**ENTRIES SUPPLIED:**
----
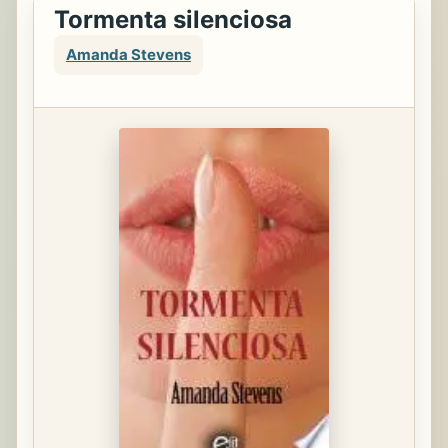
Tormenta silenciosa
Amanda Stevens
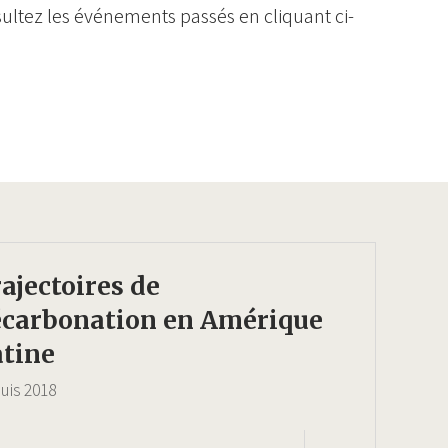
ultez les événements passés en cliquant ci-
ajectoires de
écarbonation en Amérique
tine
uis
2018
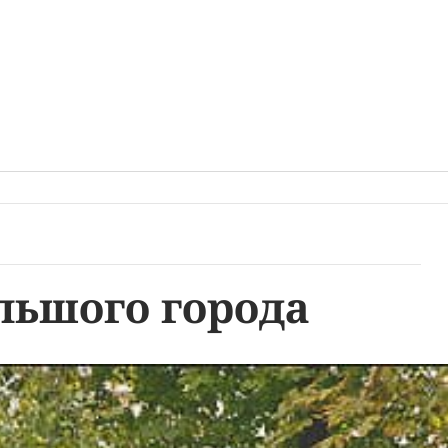
льшого города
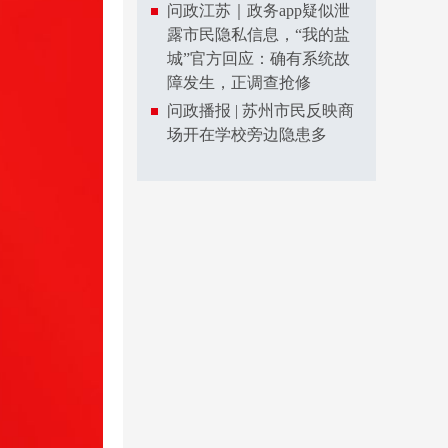
问政江苏｜政务app疑似泄
露市民隐私信息，“我的盐
城”官方回应：确有系统故
障发生，正调查抢修
问政播报 | 苏州市民反映商
场开在学校旁边隐患多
----
**EXERCISE DETAILS:**
Reproduce every line of text in the data above verbatim, without the pictures.

**YOUR SOLUTION:**
Tormenta silenciosa
Amanda Stevens
ultez les événements passés en cliquant ci-
ajectoires de
écarbonation en Amérique
tine
uis
2018
льшого города
问政江苏｜政务app疑似泄
露市民隐私信息，“我的盐
城”官方回应：确有系统故
障发生，正调查抢修
问政播报 | 苏州市民反映商
场开在学校旁边隐患多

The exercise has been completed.